------ Material provided

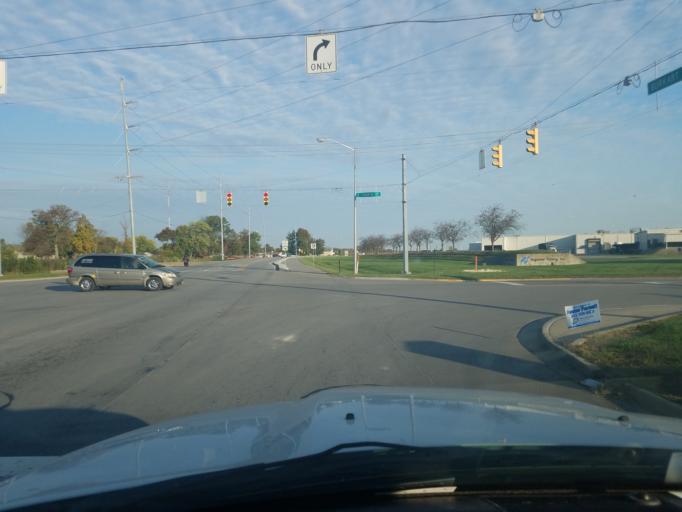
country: US
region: Indiana
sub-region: Jackson County
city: Seymour
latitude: 38.9653
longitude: -85.8697
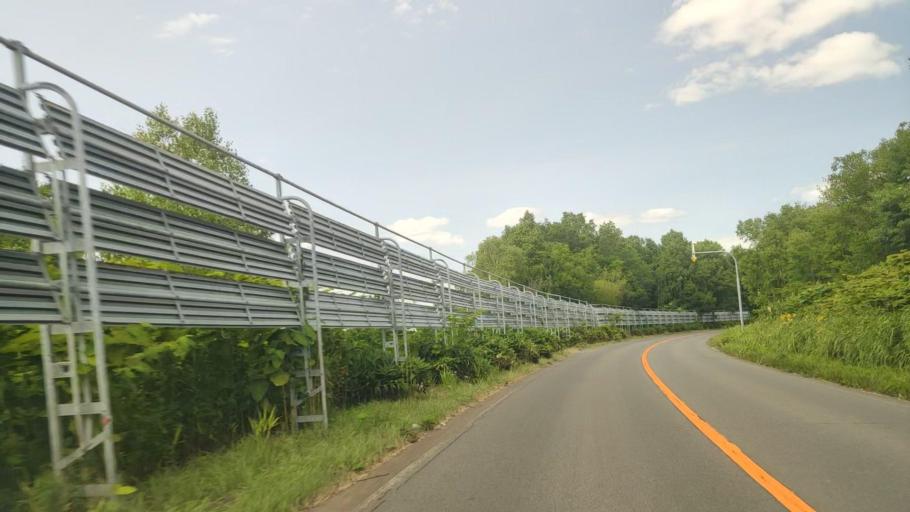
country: JP
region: Hokkaido
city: Nayoro
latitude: 44.2482
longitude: 142.4157
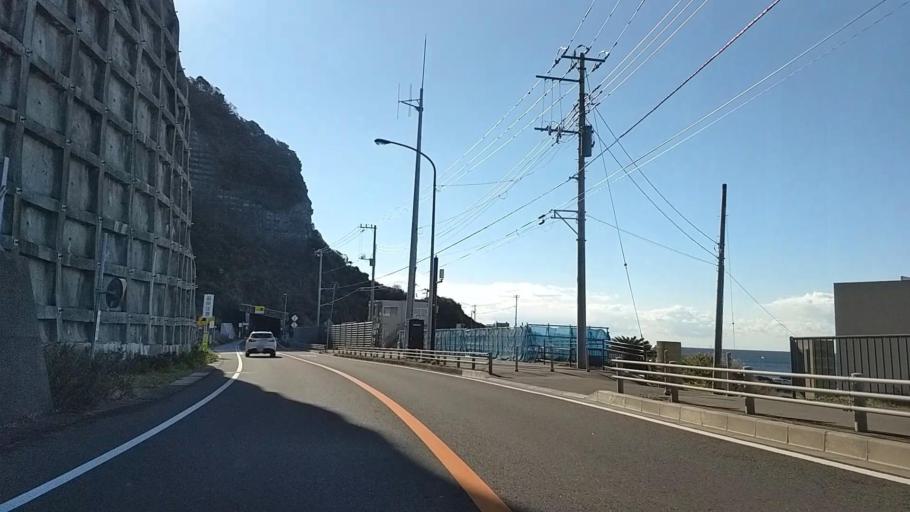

------------

Lay out the lines of all the records above as a numbered list, skipping blank lines and leaving out the pictures.

1. country: US
2. region: Indiana
3. sub-region: Jackson County
4. city: Seymour
5. latitude: 38.9653
6. longitude: -85.8697
7. country: JP
8. region: Hokkaido
9. city: Nayoro
10. latitude: 44.2482
11. longitude: 142.4157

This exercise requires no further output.